Yeah, this is what we do in the Phacility cluster. We have every instance sharing one notification server with software instancing right now and the box is <1% utilized.

Oh, actually, our setup isn't quite like yours. There's one notification LB which sends traffic to one box. Instances just have nlb.phacility.com configured. So no web-tier proxying.

eadler added a project: Restricted Project.Jan 9 2016, 12:49 AM
eadler moved this task from Restricted Project Column to Restricted Project Column on the Restricted Project board.
epriestley moved this task from Backlog to vNext on the Aphlict board.Apr 13 2016, 1:47 PM

I'm currently thinking about making this configuration push-based instead of pull-based: each server is told about other servers it should publish to when it starts up. When it receives a notification, it publishes to all those servers (with reasonable mechanisms in place to prevent cycles).

This makes it somewhat harder to change the shape of the notification cluster at runtime (you need to restart masters to add new repeater servers, if any install ever gets to that level) but easier to configure in general and much easier to configure when focused on availability, which I suspect is where ~100% of the focus will be for a very, very long time. Basically, you'd just list every server you run in the configuration:

"cluster": [
  {
    "host": "notify001.west.company.com",
    "port": ...
  },
  {
    "host": "notify002.east.company.com",
    "port": ...
  }
]

The server would figure out which of these hosts is the host itself, and not bother sending itself any notifications. Otherwise, this should just be a clean multi-master setup which is pretty hard to get wrong and easy to understand/configure.

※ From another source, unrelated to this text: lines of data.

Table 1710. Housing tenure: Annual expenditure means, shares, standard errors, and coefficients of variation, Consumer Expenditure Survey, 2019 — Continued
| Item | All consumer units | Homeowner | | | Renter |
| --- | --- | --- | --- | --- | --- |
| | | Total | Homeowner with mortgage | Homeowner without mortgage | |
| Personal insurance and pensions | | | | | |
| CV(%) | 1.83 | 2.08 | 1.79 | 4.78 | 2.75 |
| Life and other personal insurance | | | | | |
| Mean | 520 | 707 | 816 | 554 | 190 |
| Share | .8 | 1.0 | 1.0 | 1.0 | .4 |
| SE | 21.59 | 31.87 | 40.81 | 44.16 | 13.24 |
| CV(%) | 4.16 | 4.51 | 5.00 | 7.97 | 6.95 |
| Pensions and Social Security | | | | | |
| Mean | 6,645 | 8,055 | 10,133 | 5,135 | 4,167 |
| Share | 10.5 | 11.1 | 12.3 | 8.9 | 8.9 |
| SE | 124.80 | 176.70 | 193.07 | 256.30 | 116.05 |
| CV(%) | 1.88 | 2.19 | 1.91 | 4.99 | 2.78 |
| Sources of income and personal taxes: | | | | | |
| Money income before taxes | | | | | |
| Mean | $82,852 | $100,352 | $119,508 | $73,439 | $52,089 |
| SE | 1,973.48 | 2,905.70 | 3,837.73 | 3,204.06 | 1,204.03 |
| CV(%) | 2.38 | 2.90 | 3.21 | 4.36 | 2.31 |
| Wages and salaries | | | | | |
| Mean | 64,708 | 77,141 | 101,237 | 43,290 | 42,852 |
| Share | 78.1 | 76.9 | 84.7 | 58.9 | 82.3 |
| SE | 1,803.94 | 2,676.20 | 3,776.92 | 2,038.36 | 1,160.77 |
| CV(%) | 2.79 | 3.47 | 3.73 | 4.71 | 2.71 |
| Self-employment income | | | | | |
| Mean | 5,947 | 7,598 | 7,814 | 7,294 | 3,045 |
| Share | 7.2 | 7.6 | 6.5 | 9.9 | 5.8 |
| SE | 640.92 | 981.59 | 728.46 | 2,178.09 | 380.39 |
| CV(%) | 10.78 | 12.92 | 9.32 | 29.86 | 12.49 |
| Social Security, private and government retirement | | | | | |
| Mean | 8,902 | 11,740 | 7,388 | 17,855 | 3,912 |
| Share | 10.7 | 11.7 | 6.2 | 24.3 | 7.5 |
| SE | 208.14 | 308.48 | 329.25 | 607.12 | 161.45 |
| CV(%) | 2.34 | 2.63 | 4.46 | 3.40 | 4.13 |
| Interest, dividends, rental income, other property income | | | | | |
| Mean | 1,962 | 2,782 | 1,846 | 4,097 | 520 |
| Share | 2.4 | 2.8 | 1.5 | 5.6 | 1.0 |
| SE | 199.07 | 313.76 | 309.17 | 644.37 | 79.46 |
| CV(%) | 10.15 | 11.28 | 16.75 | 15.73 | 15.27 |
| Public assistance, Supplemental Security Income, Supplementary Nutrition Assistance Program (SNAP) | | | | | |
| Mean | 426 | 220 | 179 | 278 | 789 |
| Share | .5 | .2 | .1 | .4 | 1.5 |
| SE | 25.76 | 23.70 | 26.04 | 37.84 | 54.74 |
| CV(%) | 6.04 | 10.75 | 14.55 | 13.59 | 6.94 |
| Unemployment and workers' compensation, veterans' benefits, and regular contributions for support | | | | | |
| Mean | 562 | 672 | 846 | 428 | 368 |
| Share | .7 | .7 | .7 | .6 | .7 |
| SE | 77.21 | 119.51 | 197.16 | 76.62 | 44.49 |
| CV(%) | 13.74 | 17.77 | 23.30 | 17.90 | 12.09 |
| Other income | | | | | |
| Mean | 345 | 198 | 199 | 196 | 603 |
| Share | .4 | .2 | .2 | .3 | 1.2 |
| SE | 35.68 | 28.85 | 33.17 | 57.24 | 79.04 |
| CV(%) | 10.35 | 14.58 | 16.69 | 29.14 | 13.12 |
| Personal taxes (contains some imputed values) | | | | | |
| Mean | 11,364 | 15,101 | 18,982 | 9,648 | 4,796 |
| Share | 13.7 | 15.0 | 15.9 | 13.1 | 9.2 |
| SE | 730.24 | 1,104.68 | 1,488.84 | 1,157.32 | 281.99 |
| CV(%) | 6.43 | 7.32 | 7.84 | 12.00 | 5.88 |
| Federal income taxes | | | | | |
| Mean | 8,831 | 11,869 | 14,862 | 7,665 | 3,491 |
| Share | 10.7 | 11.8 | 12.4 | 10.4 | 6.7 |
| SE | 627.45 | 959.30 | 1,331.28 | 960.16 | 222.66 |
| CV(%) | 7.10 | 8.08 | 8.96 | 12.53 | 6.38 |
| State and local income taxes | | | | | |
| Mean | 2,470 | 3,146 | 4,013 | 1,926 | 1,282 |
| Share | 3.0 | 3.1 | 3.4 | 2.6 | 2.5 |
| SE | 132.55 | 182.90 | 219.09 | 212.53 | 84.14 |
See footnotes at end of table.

epriestley raised the priority of this task from Low to Normal.Apr 14 2016, 4:13 PM
epriestley closed this task as Resolved.Apr 15 2016, 1:24 PM
epriestley claimed this task.

This is now in production and appears to be working properly.

This is a very low-budget cluster implementation with a focus on ease of configuration and improved availability over scalability, and will only work well up to a small number of servers: if you put 100 of them in production and follow the configuration instructions to create a fully connected mesh, you'll get message retransmissions on the order of O(N^3) and everything will burn itself out.

However, I expect all installs which pursue this today to run something like 2-4 servers (say, one per zone, in 2-4 zones), and the overhead is small at those levels.

If you have extreme availability requirements you can get up to a slightly larger N by adjusting the topology and putting the servers in a ring or ladder or some fancy 4-space array. If you don't have a fully connected mesh then losing multiple nodes can segment the network, leaving clients with two different views of notifications. But none of this actually matters: getting some notifications is still good, and even if the whole thing goes down, users just won't get notifications until they reload the page.

More than anything, this approach makes it really easy to run websocket traffic through the same loadbalancer you're running normal web traffic through and have it hit the same servers if you have 2-4 web nodes, which is common (and the setup we run here). If you're outscaling this and putting 8-10 webservers into production, separate notification servers first and run one per zone (or two if you're insanely paranoid about availability).